O Estado de São Paulo, n. 45821, 01/04/2019. Política, p. A6

 

Em vídeo, planalto faz defesa do golpe de 64

Luci Ribeiro

01/04/2019

 

 

São Paulo. Manifestantes exibem fotos de mortos e de desaparecidos políticos durante protesto no Parque do Ibirapuera

 

O Palácio do Planalto distribuiu ontem um vídeo em defesa do golpe de 1964. A narrativa do material usa a mesma definição adotada pelo presidente Jair Bolsonaro e alguns de seus ministros militares para classificar o fato histórico. Para eles, a derrubada de João Goulart do poder, que marcou o início de um período de 21 anos de ditadura militar no Brasil, foi um movimento para conter o avanço do comunismo no País.

“O Exército nos salvou. O Exército nos salvou. Não há como negar. E tudo isso aconteceu num dia comum de hoje, um 31 de março. Não dá para mudar a história”, diz o apresentador do vídeo. Ontem, o golpe completou 55 anos, e a data gerou manifestações em pelo menos dez capitais, além do Distrito Federal (mais informações nesta página).

O aniversário de 55 anos virou pano de fundo para mais uma polêmica na gestão Jair Bolsonaro, após o presidente recomendar aos quartéis comemorarem a “data histórica”. Em entrevista ao programa Brasil Urgente, da TV Bandeirantes, ele também minimizou o fechamento do Congresso Nacional, ao comparar a edição de decretos-leis e a edição de medidas provisórias pelo governos pósditadura. “Entre os probleminhas que nós tivemos e que outros países tiveram, olha a Venezuela a que ponto chegou?” Diante das reações, Bolsonaro mudou o discurso e passou a falar em “rememorar” o golpe.

 

WhatsApp. O vídeo exibido ontem tem aproximadamente dois minutos, não traz a indicação de quem seria seu autor e foi distribuído por um número oficial de WhatsApp do Palácio do Planalto, usado pela Secretaria de Comunicação da Presidência para o envio de mensagens de utilidade pública, notícias e serviços do governo federal. Para receber os conteúdos, os jornalistas precisam ser cadastrados no sistema.
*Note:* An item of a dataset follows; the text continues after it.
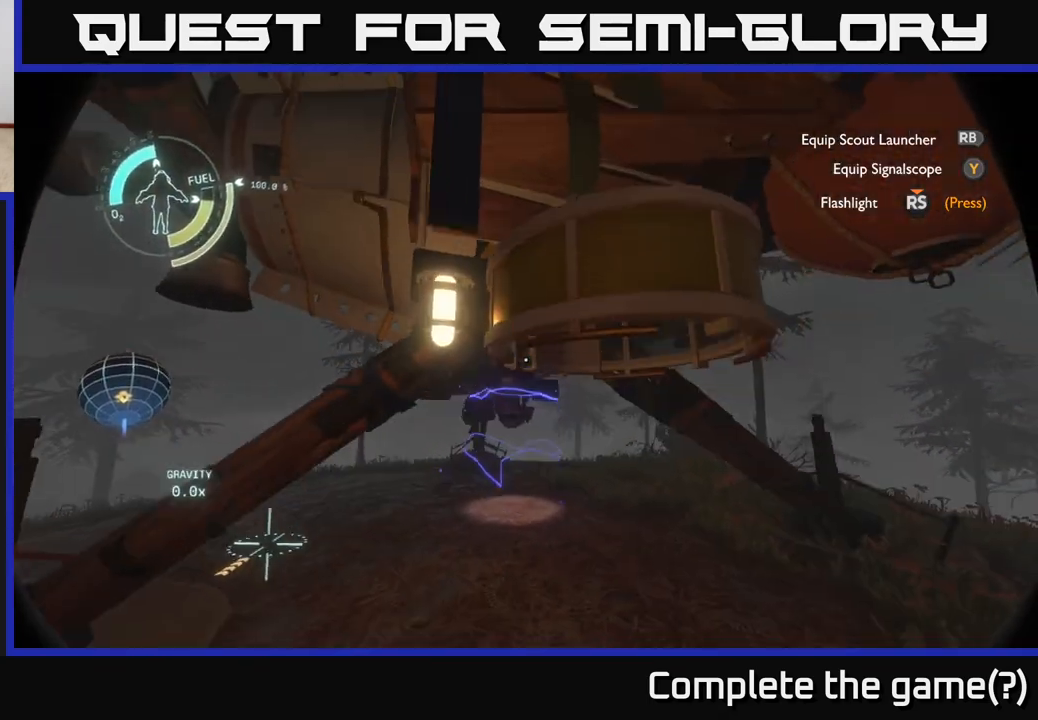
{"buttons": [], "left_stick": "up", "right_stick": "center", "events": []}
A assessoria de imprensa do Planalto foi procurada e, como resposta, disse que não iria se pronunciar. A equipe também confirmou que o canal usado para disparar o vídeo é mesmo oficial. “Sobre o vídeo a respeito do dia 31 de março, ele foi divulgado por meio de nosso canal oficial do governo federal no WhatsApp. O Palácio do Planalto não irá se pronunciar.”

O mesmo vídeo foi compartilhado no Twitter pelo deputado federal e filho do presidente, Eduardo Bolsonaro (PSL-SP). “Num dia como o de hoje o Brasil foi liberto. Obrigado militares de 64! Duvida? Pergunte aos seus pais ou avós que viveram aquela época como foi?”, escreveu, no post em que anuncia o vídeo.

Um dos trechos do material afirma que “era, sim, um tempo de medo e ameaças, ameaças daquilo que os comunistas faziam onde era imposto sem exceção, prendiam e matavam seus próprios compatriotas” e “que havia, sim, muito medo no ar, greve nas fábricas, insegurança em todos os lugares”.

Diante disso, conta o apresentador, o Exército foi “conclamado” pelo povo e precisou agir. “Foi aí que, conclamado por jornais, rádios, TVs e, principalmente, pelo povo na rua, povo de verdade, pais, mães, igreja, que o Brasil lembrou que possuía um Exército Nacional e apelou a ele.”

Na parte final, o vídeo é concluído ao som do Hino Nacional e um outro narrador, agora apenas com voz e sem imagem, diz: “O Exército não quer palmas nem homenagens. O Exército apenas cumpriu o seu papel”.

 

Justiça. As discussões em torno da data foram parar na Justiça. Anteontem, uma juíza de plantão no Tribunal Regional Federal da 1.ª Região cassou liminar que proibia o governo de promover os eventos alusivos ao golpe de 1964. Apesar de “reconhecer a sensibilidade do tema em análise”, Maria do Carmo Cardoso decidiu que a recomendação do presidente Bolsonaro para comemorar a data se insere no âmbito do poder administrador.

Antecipando-se à data, o Exército realizou, na semana passada, no Comando Militar do Planalto, em Brasília, cerimônia para relembrar o 31 de março. Na solenidade, em que esteve presente o comandante da Força, general Edson Leal Pujol, o episódio foi tratado como “movimento cívico-militar”.

 

'Dia comum'

“O Exército nos salvou. Não há como negar. E tudo isso aconteceu num dia comum de hoje, um 31 de março. Não dá para mudar a história.”